──────── Task inputs

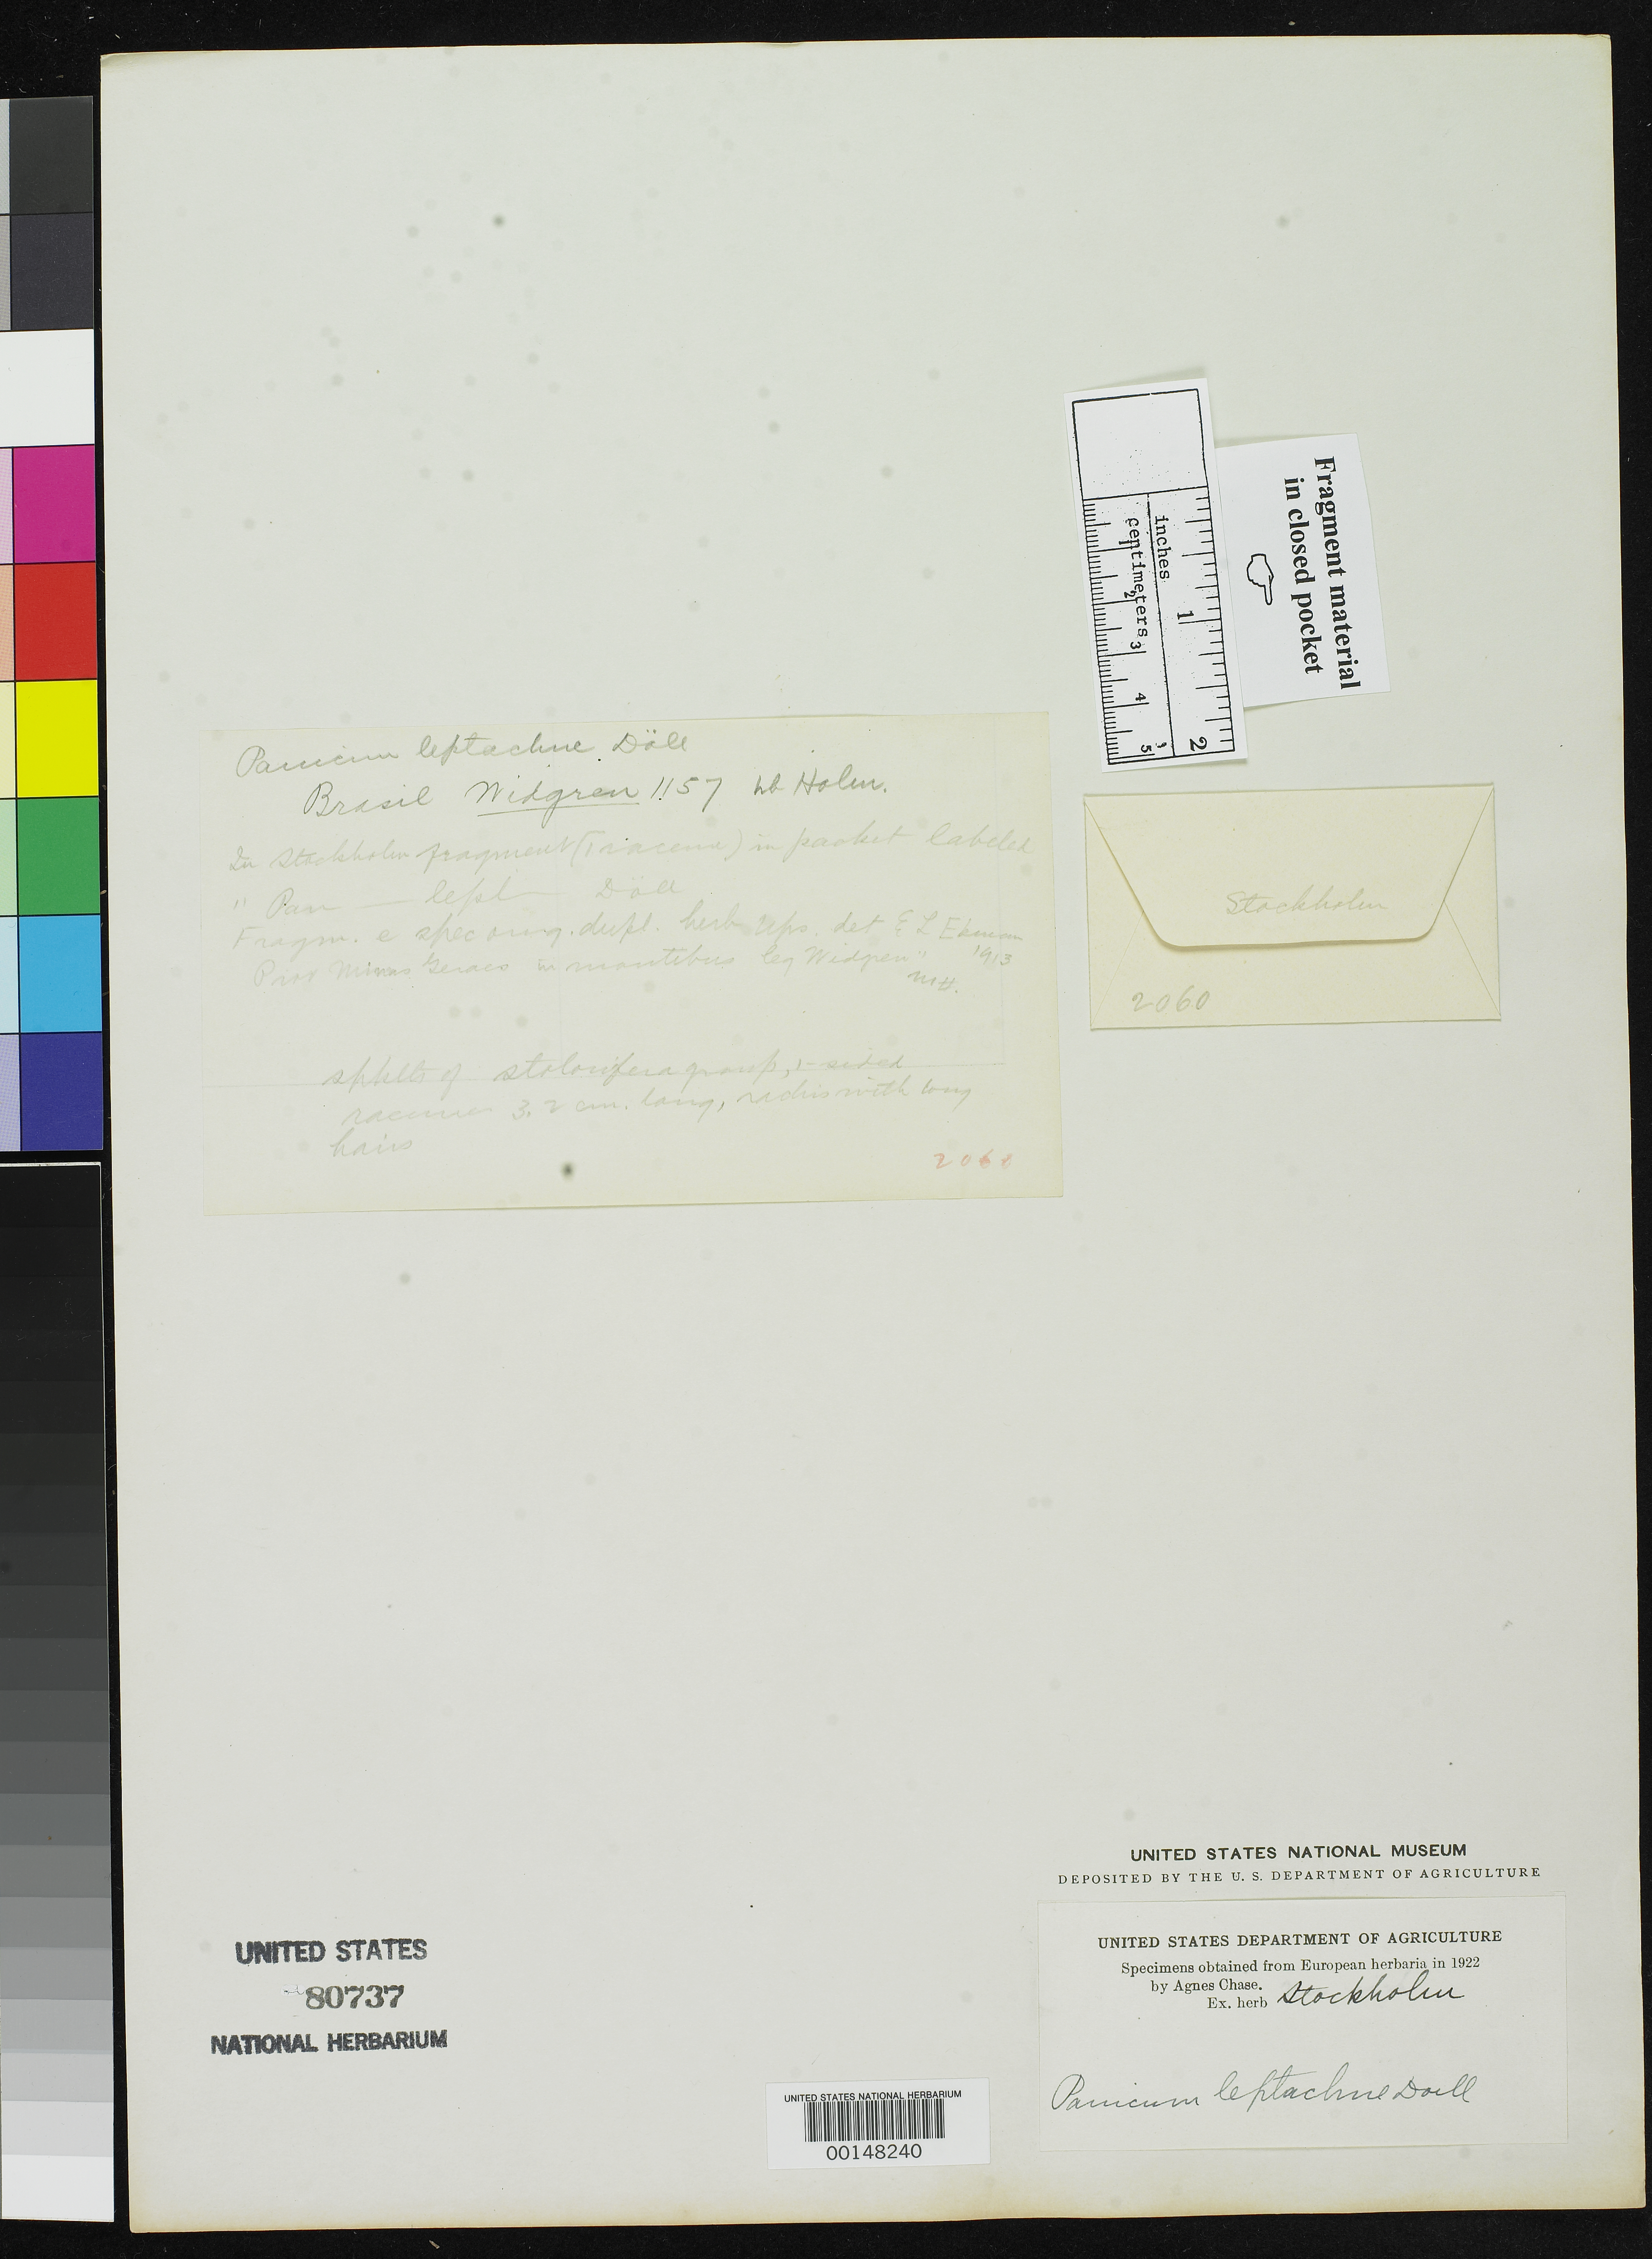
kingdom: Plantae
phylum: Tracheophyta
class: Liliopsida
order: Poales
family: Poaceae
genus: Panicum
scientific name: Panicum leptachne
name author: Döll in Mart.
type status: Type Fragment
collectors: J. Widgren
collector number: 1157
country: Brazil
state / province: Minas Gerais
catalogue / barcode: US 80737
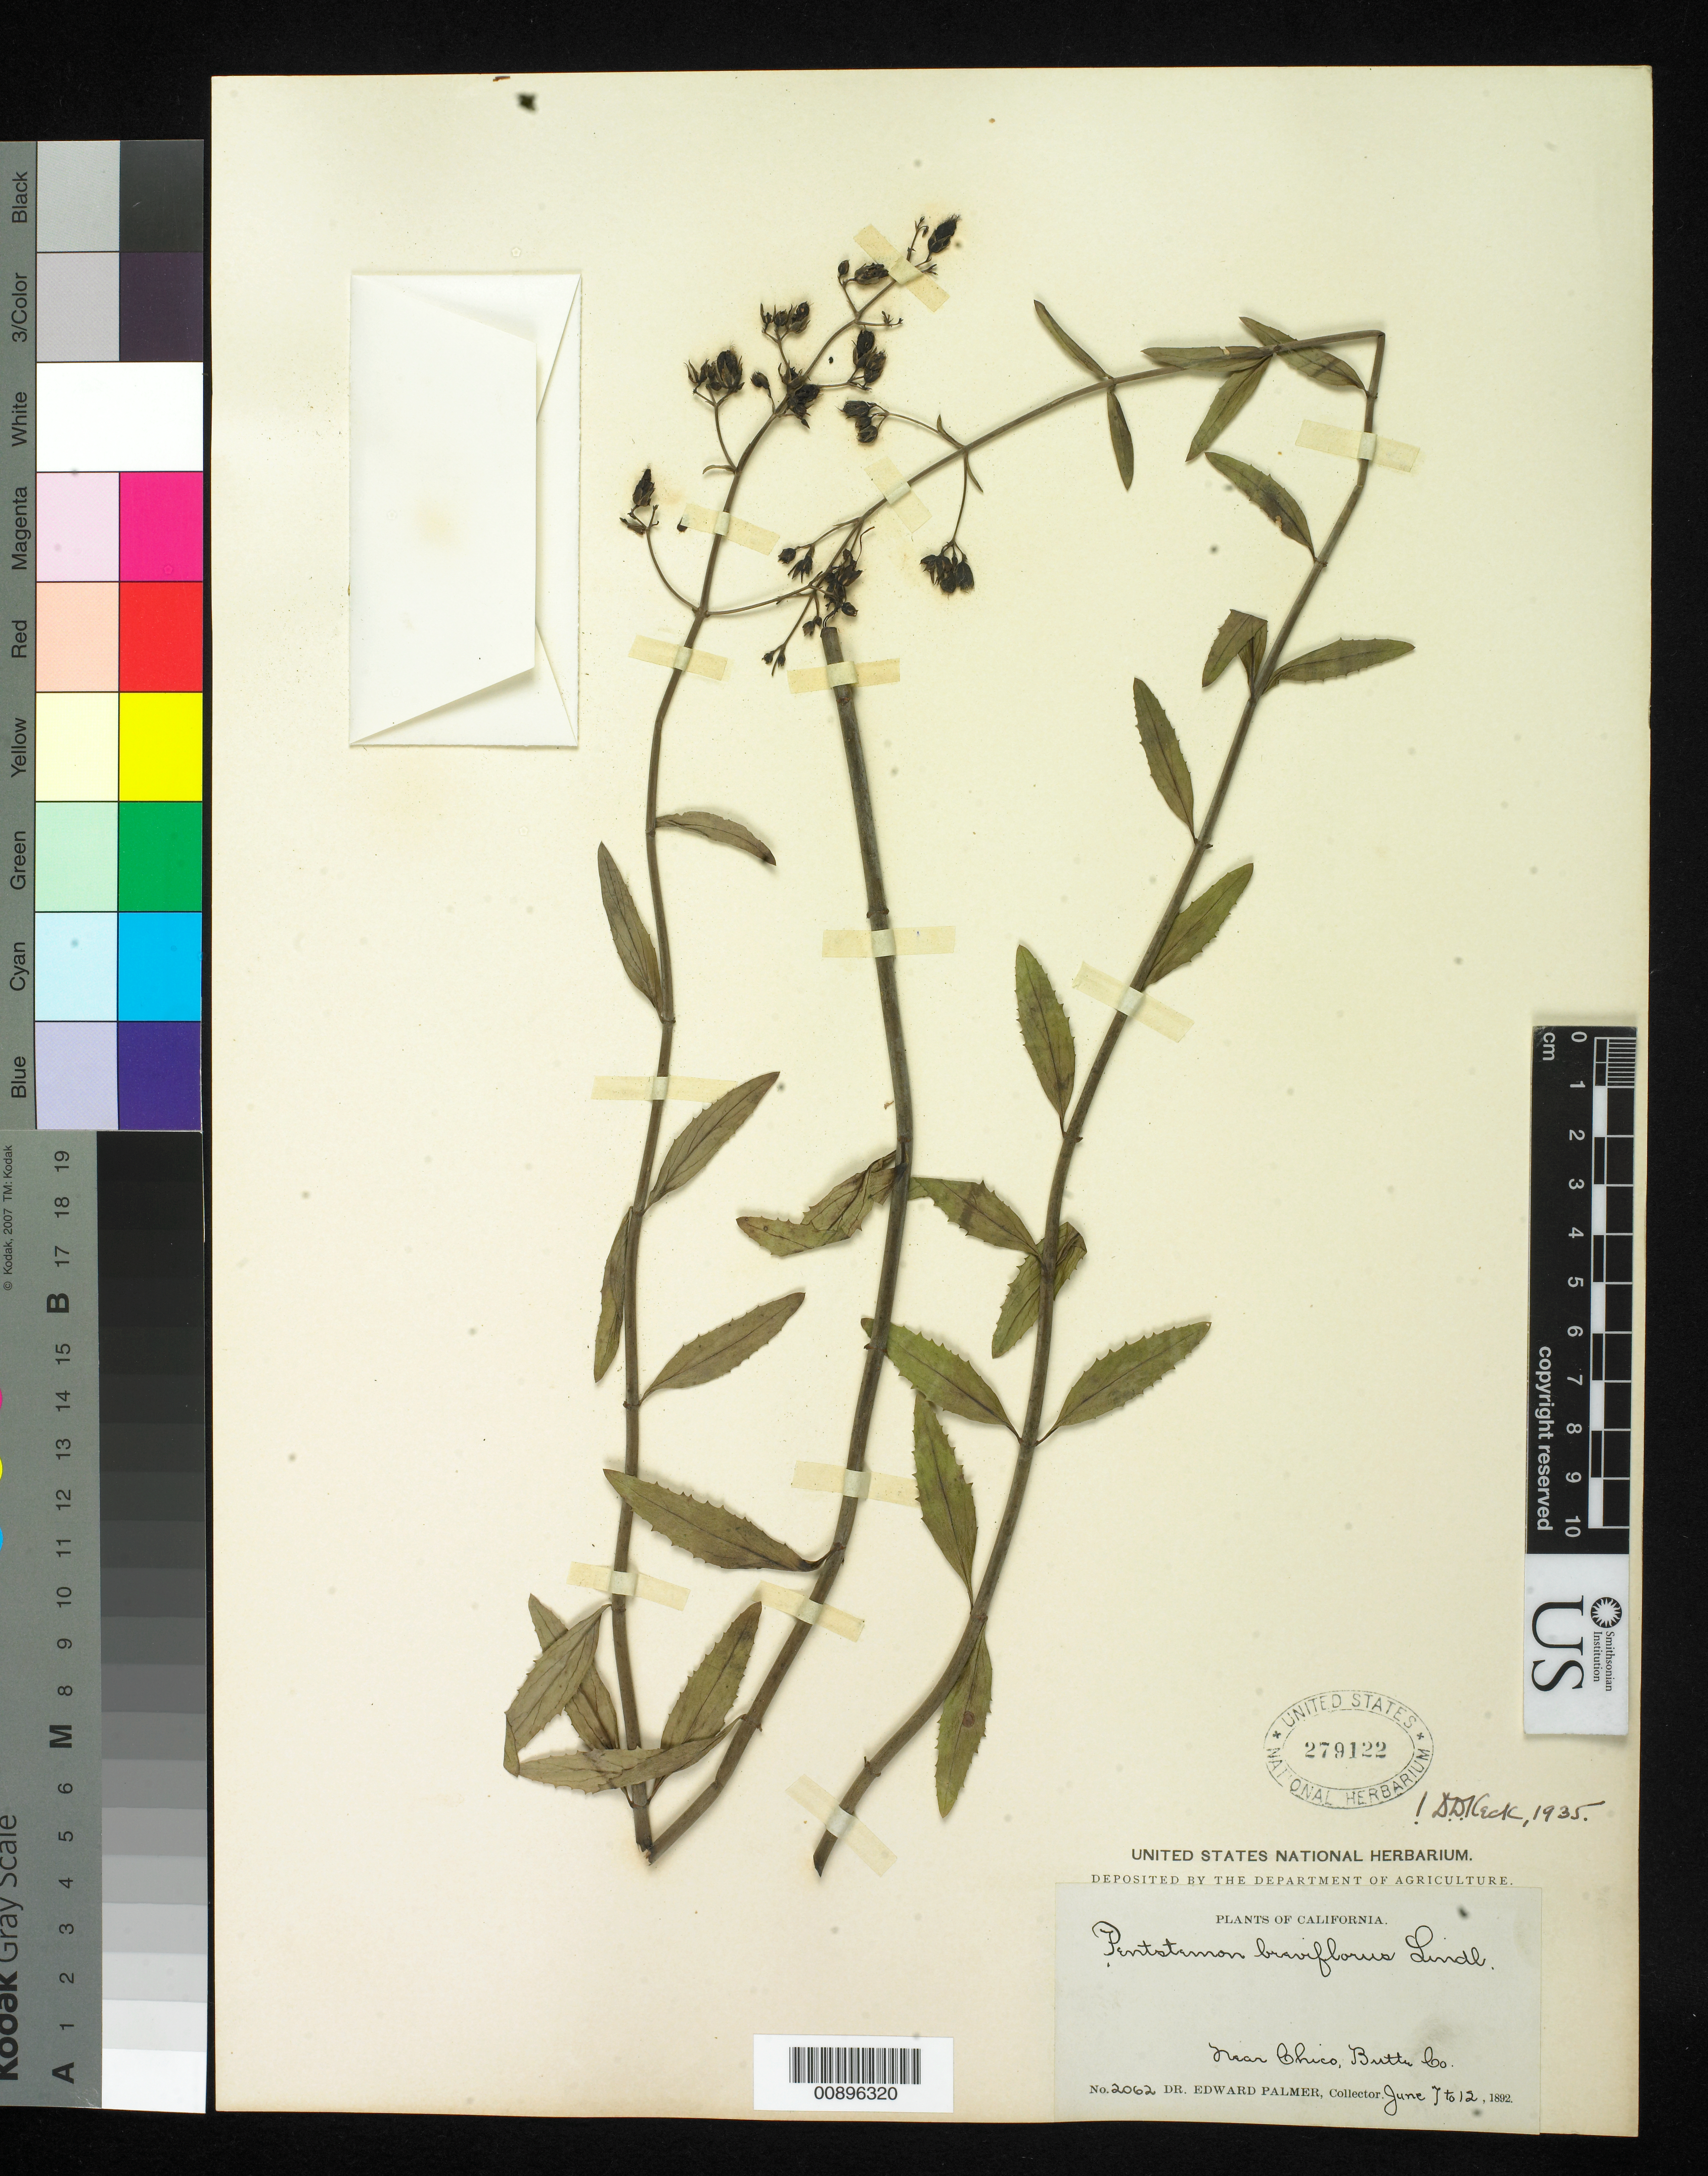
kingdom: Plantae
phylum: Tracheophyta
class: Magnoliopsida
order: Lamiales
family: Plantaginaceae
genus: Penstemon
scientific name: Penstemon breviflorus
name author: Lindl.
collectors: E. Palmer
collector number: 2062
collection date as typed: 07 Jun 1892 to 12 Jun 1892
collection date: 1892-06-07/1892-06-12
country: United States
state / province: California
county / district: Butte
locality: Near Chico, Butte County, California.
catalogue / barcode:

────────────────

→ **Set exercise**
Write out every line of the material above without changing a character, and leave the pictures out.

→ **Task output**
kingdom: Plantae
phylum: Tracheophyta
class: Liliopsida
order: Poales
family: Poaceae
genus: Panicum
scientific name: Panicum leptachne
name author: Döll in Mart.
type status: Type Fragment
collectors: J. Widgren
collector number: 1157
country: Brazil
state / province: Minas Gerais
catalogue / barcode: US 80737
kingdom: Plantae
phylum: Tracheophyta
class: Magnoliopsida
order: Lamiales
family: Plantaginaceae
genus: Penstemon
scientific name: Penstemon breviflorus
name author: Lindl.
collectors: E. Palmer
collector number: 2062
collection date as typed: 07 Jun 1892 to 12 Jun 1892
collection date: 1892-06-07/1892-06-12
country: United States
state / province: California
county / district: Butte
locality: Near Chico, Butte County, California.
catalogue / barcode:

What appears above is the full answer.